# RECORDS SHOWN:
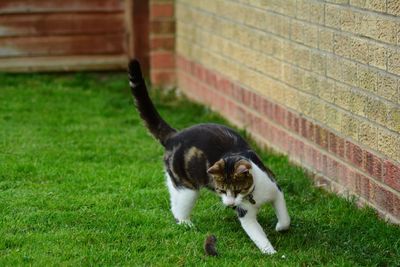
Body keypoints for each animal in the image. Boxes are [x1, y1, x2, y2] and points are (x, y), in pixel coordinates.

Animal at [128, 59, 290, 255]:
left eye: (236, 189)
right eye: (221, 190)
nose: (229, 204)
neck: (253, 196)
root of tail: (174, 136)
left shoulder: (275, 188)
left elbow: (285, 217)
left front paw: (280, 228)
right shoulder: (245, 214)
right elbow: (257, 235)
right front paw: (270, 253)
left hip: (178, 183)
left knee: (173, 200)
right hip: (188, 187)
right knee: (180, 207)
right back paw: (187, 225)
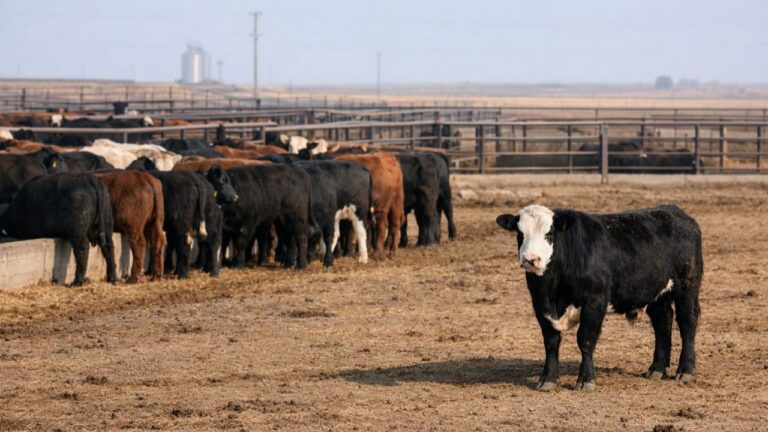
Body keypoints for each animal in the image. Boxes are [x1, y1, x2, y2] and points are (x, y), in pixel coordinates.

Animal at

# WORK INSTRUCTIONS:
Copy out, with no pictures, the lines from the one containing "right hip: (188, 187)" through the last line of the data above, both ends included and each word unchanged.

# FINISHED TASK:
right hip: (188, 187)
right knee: (180, 207)
right back paw: (187, 225)
Body keypoints for each animal in the image. Boxes are [x1, y1, x2, y2] and points are (x, y), in pixel coordinates.

Animal at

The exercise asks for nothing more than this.